One range is to be output from the listing below, exactly as written: the line with "Committee* (Consideration of" to the line with "by the Senate.", both kept.

Record set →
—————
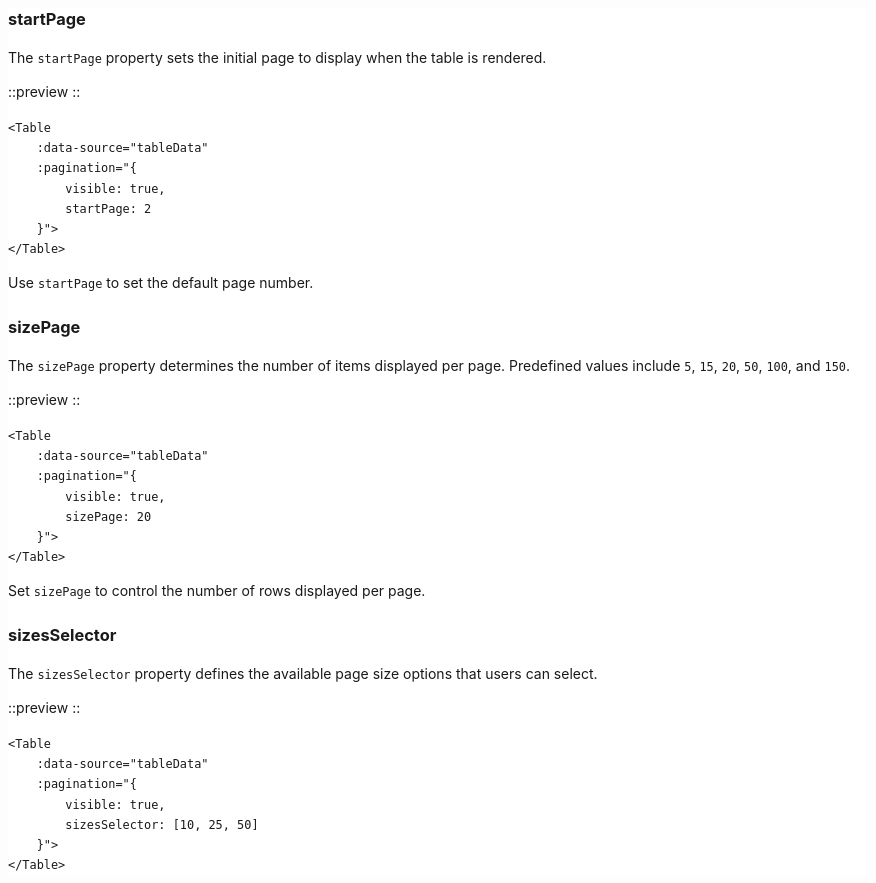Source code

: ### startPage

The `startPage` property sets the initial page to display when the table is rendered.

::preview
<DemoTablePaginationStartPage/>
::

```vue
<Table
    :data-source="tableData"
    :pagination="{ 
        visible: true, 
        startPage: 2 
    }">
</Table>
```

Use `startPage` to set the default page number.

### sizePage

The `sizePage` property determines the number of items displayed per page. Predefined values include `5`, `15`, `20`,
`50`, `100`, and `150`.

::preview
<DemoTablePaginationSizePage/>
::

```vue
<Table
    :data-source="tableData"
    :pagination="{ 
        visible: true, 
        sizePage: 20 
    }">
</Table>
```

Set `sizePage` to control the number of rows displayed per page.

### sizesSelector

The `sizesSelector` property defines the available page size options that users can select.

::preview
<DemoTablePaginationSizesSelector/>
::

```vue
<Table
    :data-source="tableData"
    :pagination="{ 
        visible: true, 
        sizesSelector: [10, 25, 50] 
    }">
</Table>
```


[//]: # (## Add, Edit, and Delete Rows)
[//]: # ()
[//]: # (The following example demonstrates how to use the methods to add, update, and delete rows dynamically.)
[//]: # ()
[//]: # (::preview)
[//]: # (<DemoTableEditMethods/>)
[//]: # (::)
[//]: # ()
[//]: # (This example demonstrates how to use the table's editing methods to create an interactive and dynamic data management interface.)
—————
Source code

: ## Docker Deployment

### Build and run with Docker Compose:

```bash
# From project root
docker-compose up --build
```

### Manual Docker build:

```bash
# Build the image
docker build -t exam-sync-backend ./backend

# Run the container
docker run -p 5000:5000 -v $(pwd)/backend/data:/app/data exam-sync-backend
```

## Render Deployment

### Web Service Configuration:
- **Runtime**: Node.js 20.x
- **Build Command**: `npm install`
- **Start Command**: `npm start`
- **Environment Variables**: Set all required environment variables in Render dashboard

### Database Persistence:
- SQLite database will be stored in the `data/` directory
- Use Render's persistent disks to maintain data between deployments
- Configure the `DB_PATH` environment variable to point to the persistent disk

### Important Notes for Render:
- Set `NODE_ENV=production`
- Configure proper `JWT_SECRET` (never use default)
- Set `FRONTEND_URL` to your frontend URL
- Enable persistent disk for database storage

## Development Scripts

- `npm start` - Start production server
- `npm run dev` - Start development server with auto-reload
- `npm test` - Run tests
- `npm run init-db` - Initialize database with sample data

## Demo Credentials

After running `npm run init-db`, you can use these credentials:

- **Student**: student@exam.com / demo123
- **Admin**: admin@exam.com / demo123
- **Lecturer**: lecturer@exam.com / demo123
—————
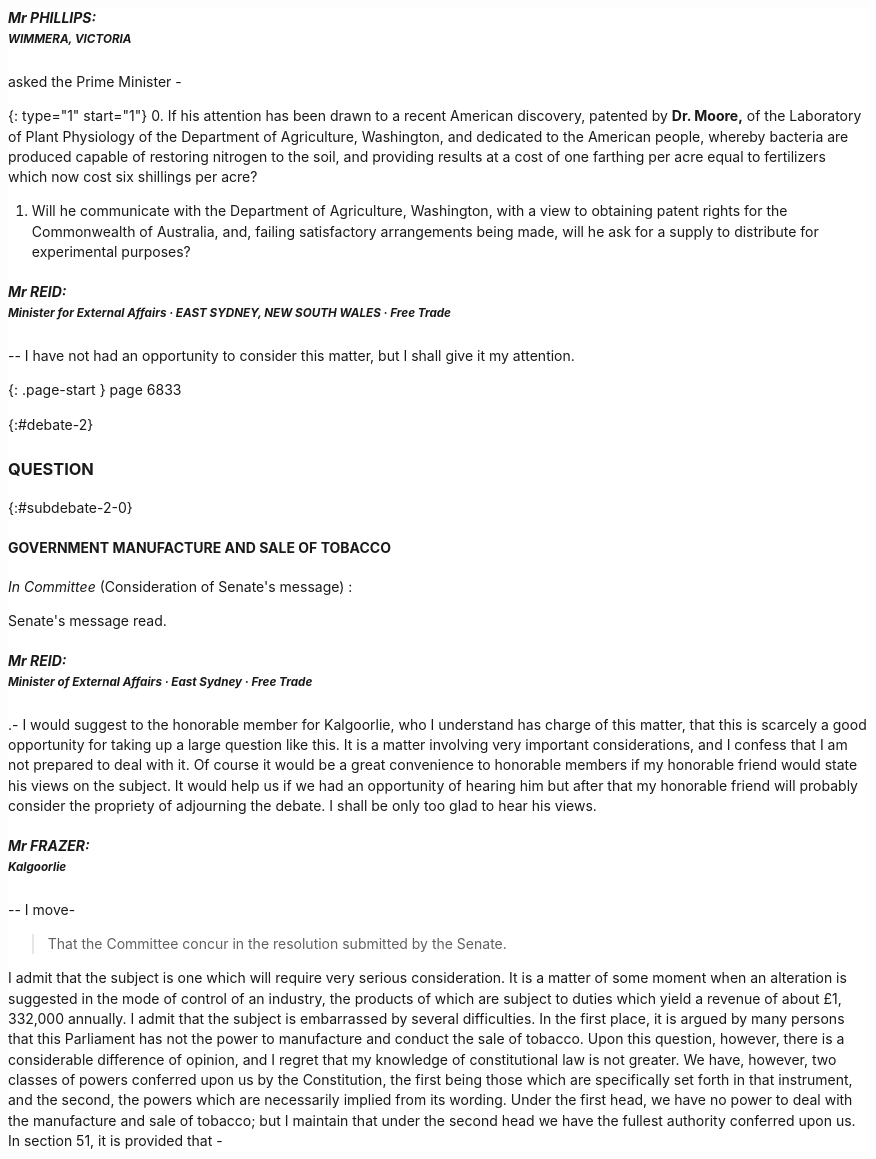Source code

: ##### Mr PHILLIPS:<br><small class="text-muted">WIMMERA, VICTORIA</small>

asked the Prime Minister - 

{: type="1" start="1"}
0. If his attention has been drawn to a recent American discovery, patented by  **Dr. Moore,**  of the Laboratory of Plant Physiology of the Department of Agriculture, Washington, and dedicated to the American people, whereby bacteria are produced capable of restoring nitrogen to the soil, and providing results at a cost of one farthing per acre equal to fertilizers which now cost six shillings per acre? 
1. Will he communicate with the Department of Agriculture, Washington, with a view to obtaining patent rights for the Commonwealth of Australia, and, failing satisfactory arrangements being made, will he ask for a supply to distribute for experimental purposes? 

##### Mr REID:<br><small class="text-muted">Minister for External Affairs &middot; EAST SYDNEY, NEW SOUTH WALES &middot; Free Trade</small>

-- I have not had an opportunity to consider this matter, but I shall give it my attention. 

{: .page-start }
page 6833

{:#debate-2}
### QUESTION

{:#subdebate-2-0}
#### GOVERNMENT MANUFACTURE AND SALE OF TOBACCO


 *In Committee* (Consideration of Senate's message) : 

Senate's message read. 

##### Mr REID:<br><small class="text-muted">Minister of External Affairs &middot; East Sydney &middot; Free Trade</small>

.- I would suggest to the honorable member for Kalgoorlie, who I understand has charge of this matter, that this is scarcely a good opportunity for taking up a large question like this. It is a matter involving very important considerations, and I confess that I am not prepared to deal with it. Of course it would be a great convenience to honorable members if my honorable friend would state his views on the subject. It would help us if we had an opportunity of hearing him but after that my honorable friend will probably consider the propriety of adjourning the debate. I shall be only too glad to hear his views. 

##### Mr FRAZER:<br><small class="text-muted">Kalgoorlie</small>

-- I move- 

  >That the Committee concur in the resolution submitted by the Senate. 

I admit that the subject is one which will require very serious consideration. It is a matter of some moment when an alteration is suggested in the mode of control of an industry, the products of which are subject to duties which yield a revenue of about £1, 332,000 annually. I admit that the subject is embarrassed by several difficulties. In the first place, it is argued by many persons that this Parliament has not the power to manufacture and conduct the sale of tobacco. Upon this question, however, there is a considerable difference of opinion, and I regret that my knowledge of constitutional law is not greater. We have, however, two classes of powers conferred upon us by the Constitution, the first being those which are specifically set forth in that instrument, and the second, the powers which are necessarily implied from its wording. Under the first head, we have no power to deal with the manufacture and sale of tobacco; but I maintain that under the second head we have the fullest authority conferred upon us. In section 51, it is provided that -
—————
Result below →
 *In Committee* (Consideration of Senate's message) : 

Senate's message read. 

##### Mr REID:<br><small class="text-muted">Minister of External Affairs &middot; East Sydney &middot; Free Trade</small>

.- I would suggest to the honorable member for Kalgoorlie, who I understand has charge of this matter, that this is scarcely a good opportunity for taking up a large question like this. It is a matter involving very important considerations, and I confess that I am not prepared to deal with it. Of course it would be a great convenience to honorable members if my honorable friend would state his views on the subject. It would help us if we had an opportunity of hearing him but after that my honorable friend will probably consider the propriety of adjourning the debate. I shall be only too glad to hear his views. 

##### Mr FRAZER:<br><small class="text-muted">Kalgoorlie</small>

-- I move- 

  >That the Committee concur in the resolution submitted by the Senate. 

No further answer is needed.